Hey everybody it's Poke and NY Bill back at the North East Kenu Linux Fest again and
we're now sitting down with John Mad Dog Hall like gentlemen instead of like jerks approaching
somebody in all way and NY Bill was not the jerk I dragged him along.
Exactly.
Mr. Hall how are you?
I'm fine.
I just got here at the Fest and got logged in and registered and everything so I'm fine.
Awesome and you've been here.
This is your third year at the Fest as well.
I imagine that means you like it.
I do.
I think that Jonathan is doing a good job of growing the Fest and you know and I am really amazed
at the type of stuff he can do.
And you've been now your keynote speaker or your keynote speaker last year in this year
or all three here.
I don't think I was a keynote speaker last year because even this year I was lucky to get a
keynote spot because I didn't know I was going to be able to be here until the last minute.
Okay cool and without spilling too much for people who didn't bother to come down to see it.
What's your keynote on?
Well they're going to hate themselves because my keynote this year is about how to make money
with free hardware and free software.

^^^^^^^^^^^^^^^^

### ACTIVITY 1
From the Linux Fest interview transcript, reproduce word for word the part that opens with "Awesome and you've" and closes with "your keynote on?".
### ACTIVITY 2
Carry on the Linux Fest interview transcript from the point where it stops.

^^^^^^^^^^^^^^^^

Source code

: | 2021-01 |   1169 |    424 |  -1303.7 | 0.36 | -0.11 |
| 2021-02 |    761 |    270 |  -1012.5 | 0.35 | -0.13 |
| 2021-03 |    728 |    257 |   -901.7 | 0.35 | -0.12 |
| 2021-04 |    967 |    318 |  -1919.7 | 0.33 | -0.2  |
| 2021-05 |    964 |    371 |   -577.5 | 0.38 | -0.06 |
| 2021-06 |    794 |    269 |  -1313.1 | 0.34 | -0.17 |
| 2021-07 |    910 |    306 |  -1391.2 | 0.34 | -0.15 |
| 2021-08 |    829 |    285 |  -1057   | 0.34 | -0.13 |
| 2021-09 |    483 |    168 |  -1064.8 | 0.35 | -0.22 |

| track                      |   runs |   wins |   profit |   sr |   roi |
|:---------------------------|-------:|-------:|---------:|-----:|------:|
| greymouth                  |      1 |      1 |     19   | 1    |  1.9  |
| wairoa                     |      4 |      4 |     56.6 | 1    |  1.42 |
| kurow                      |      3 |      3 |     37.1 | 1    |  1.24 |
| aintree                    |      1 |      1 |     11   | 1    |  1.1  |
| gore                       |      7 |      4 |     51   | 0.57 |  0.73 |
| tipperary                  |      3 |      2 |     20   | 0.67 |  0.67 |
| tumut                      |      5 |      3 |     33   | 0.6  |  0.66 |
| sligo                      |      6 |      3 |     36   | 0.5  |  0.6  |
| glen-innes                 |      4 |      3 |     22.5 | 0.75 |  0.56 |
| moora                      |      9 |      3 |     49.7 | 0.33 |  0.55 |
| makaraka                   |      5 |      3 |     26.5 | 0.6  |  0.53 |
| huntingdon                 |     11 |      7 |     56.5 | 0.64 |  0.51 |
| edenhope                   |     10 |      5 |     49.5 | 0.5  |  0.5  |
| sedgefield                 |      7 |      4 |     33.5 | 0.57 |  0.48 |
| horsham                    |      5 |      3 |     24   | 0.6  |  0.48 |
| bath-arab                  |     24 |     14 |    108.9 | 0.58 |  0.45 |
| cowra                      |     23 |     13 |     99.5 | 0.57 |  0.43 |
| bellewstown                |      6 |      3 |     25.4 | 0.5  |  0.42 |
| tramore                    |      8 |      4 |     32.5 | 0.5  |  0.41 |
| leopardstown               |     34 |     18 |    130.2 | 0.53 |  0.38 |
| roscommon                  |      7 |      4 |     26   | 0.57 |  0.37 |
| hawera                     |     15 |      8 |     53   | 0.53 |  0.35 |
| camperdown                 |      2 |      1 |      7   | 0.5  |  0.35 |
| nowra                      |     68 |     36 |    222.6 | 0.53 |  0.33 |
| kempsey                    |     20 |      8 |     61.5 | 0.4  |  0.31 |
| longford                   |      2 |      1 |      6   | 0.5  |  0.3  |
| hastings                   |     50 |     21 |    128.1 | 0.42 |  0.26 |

^^^^^^^^^^^^^^^^

### EXPECTED OUTPUT 1
Awesome and you've been here.
This is your third year at the Fest as well.
I imagine that means you like it.
I do.
I think that Jonathan is doing a good job of growing the Fest and you know and I am really amazed
at the type of stuff he can do.
And you've been now your keynote speaker or your keynote speaker last year in this year
or all three here.
I don't think I was a keynote speaker last year because even this year I was lucky to get a
keynote spot because I didn't know I was going to be able to be here until the last minute.
Okay cool and without spilling too much for people who didn't bother to come down to see it.
What's your keynote on?

### EXPECTED OUTPUT 2
Well I should say open hardware and free software because hardware is truly difficult
to make absolutely free as in gratis.
But it is free as in freedom and I think that's important.
Yes it absolutely is.
And you've been actually working at this for a very long time and you've been,
I want to say sort of shepherding the community in the right direction for a very long
time.
When did you start working with either free software or open hardware?
Well actually I started working with free software and open hardware in 1969 because back in
those days when somebody, when you got a computer product you got it in source code.
There wasn't enough of any one type of computer to justify making a binary only distribution
and selling it.
There were no computer stores because if there had been a computer store you would need an 18-wheel
tractor trailer truck and you would need three-phase power and a 20 ton air conditioner.
I mean here's a perfect example.
If people had come down here they would have seen the Mark I computer over there with his drive shaft
and it's one third of a second cycle time displayed here in the building which I thought was very amazing.
And I'm a little upset at Harvard that there's not a single picture of Grace Murray Hopper
there who was the first programmer of the Mark I.
Howard Aiken was brilliant in creating it but he knew nothing about ballistics.
That's what a lot of it was programmed to do.
So Grace Murray Hopper had to come up from Princeton and program the machine to do ballistics.
You know you planted a seed in my mind last year when we were talking at the bar and I at the after party anyway
and you kind of without even trying convinced me that no matter what happens in computing
everything's end goal is always going to be funded by military and there's always an end goal
and we might not know what that is.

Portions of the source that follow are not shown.